C’est Louis qui, au détour d’une discussion, a voulu faire revenir une citation. Elle lui échappait un peu, se laissait approcher sans se laisser tout à fait saisir, et c’est précisément ce qui m’a touchée.
Ce qui échappe, plutôt que de la réciter mécaniquement, a ouvert un véritable espace de questionnement sur la place des mots dans ce que nous appelons « penser ».
D’autant qu’il s’agissait : « C’est dans les mots que nous pensons. » de Hegel.

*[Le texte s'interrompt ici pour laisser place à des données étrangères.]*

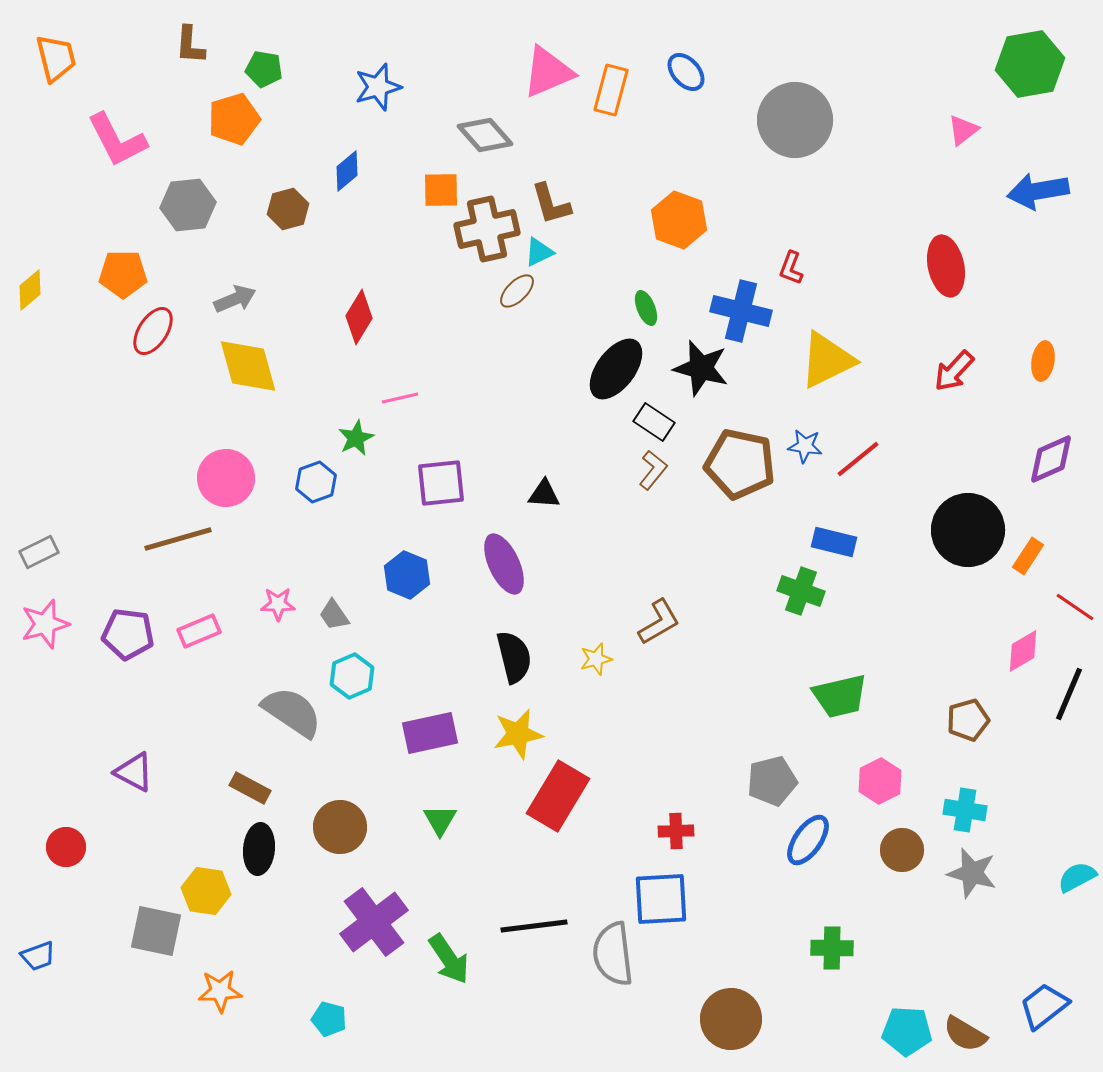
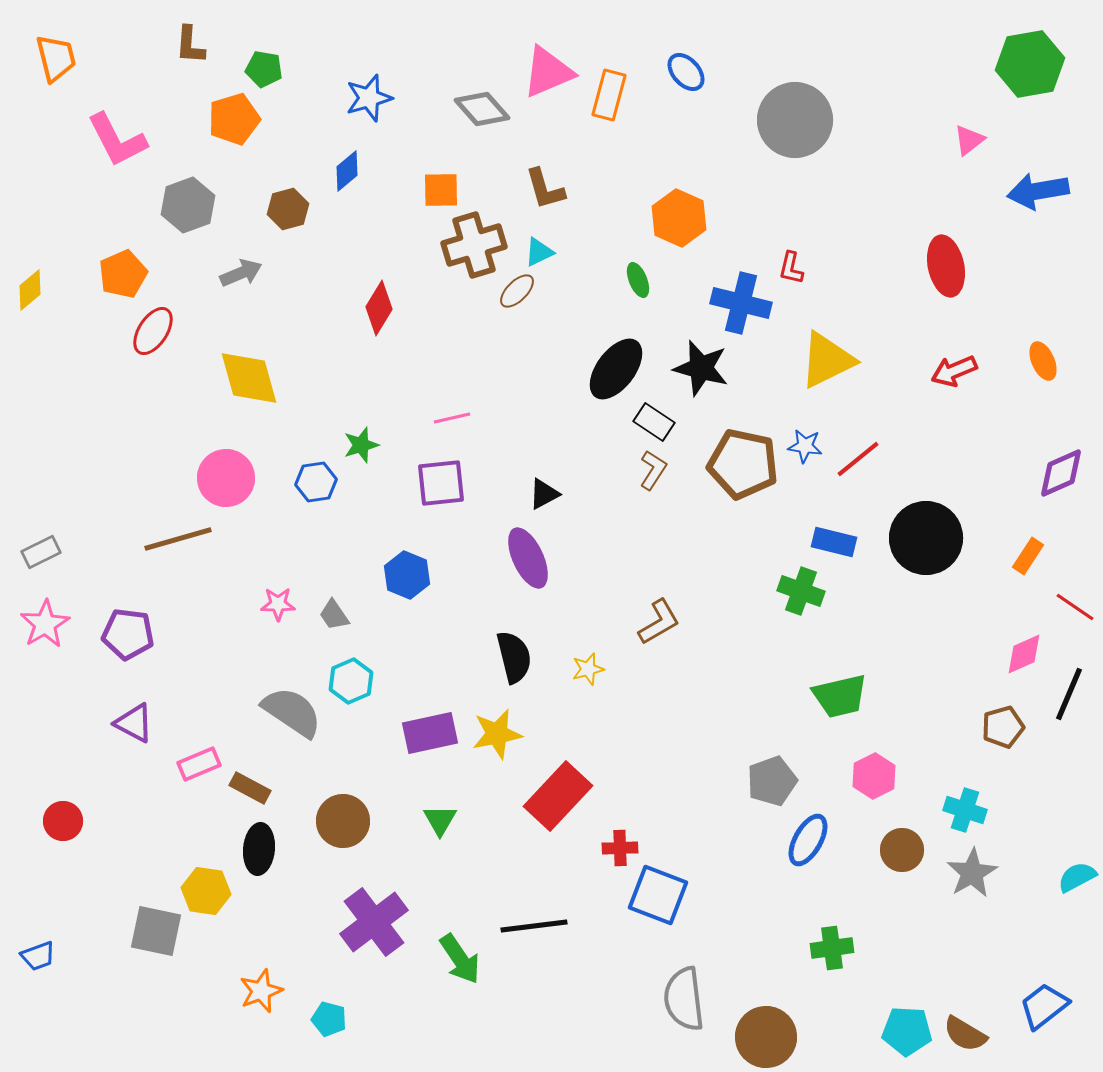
blue star at (378, 87): moved 9 px left, 11 px down
orange rectangle at (611, 90): moved 2 px left, 5 px down
pink triangle at (963, 130): moved 6 px right, 10 px down
gray diamond at (485, 135): moved 3 px left, 26 px up
brown L-shape at (551, 204): moved 6 px left, 15 px up
gray hexagon at (188, 205): rotated 14 degrees counterclockwise
orange hexagon at (679, 220): moved 2 px up; rotated 4 degrees clockwise
brown cross at (487, 229): moved 13 px left, 16 px down; rotated 4 degrees counterclockwise
red L-shape at (791, 268): rotated 8 degrees counterclockwise
orange pentagon at (123, 274): rotated 24 degrees counterclockwise
gray arrow at (235, 299): moved 6 px right, 26 px up
green ellipse at (646, 308): moved 8 px left, 28 px up
blue cross at (741, 311): moved 8 px up
red diamond at (359, 317): moved 20 px right, 9 px up
orange ellipse at (1043, 361): rotated 33 degrees counterclockwise
yellow diamond at (248, 366): moved 1 px right, 12 px down
red arrow at (954, 371): rotated 24 degrees clockwise
pink line at (400, 398): moved 52 px right, 20 px down
green star at (356, 438): moved 5 px right, 7 px down; rotated 9 degrees clockwise
purple diamond at (1051, 459): moved 10 px right, 14 px down
brown pentagon at (740, 464): moved 3 px right
brown L-shape at (653, 470): rotated 6 degrees counterclockwise
blue hexagon at (316, 482): rotated 12 degrees clockwise
black triangle at (544, 494): rotated 32 degrees counterclockwise
black circle at (968, 530): moved 42 px left, 8 px down
gray rectangle at (39, 552): moved 2 px right
purple ellipse at (504, 564): moved 24 px right, 6 px up
pink star at (45, 624): rotated 15 degrees counterclockwise
pink rectangle at (199, 631): moved 133 px down
pink diamond at (1023, 651): moved 1 px right, 3 px down; rotated 6 degrees clockwise
yellow star at (596, 659): moved 8 px left, 10 px down
cyan hexagon at (352, 676): moved 1 px left, 5 px down
brown pentagon at (968, 720): moved 35 px right, 7 px down
yellow star at (518, 734): moved 21 px left
purple triangle at (134, 772): moved 49 px up
gray pentagon at (772, 781): rotated 6 degrees counterclockwise
pink hexagon at (880, 781): moved 6 px left, 5 px up
red rectangle at (558, 796): rotated 12 degrees clockwise
cyan cross at (965, 810): rotated 9 degrees clockwise
brown circle at (340, 827): moved 3 px right, 6 px up
red cross at (676, 831): moved 56 px left, 17 px down
blue ellipse at (808, 840): rotated 6 degrees counterclockwise
red circle at (66, 847): moved 3 px left, 26 px up
gray star at (972, 873): rotated 27 degrees clockwise
blue square at (661, 899): moved 3 px left, 4 px up; rotated 24 degrees clockwise
green cross at (832, 948): rotated 9 degrees counterclockwise
gray semicircle at (613, 954): moved 71 px right, 45 px down
green arrow at (449, 959): moved 11 px right
orange star at (220, 991): moved 41 px right; rotated 18 degrees counterclockwise
brown circle at (731, 1019): moved 35 px right, 18 px down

Cette phrase a continué de travailler en moi après la soirée, comme un écho à ce que nous venions de vivre : une pensée qui se tisse dans le dialogue, qui se précise dans la parole échangée, qui se déplace à mesure que les mots circulent entre nous.
En cherchant, avec Louis, les mots d’Hegel, nous faisions l’expérience même de cette idée : les mots ne se contentent pas d’exprimer la pensée, ils la font advenir, avec leurs hésitations, leurs approximations et leurs trouvailles.
C’est à partir de cette tentative de citation « presque » retrouvée, et de cette soirée faite de joie qu’est née aujourd’hui l’envie d’écrire ces quelques lignes.
(Source de la citation : Hegel, Philosophie de l’esprit, tome III de l’Encyclopédie.)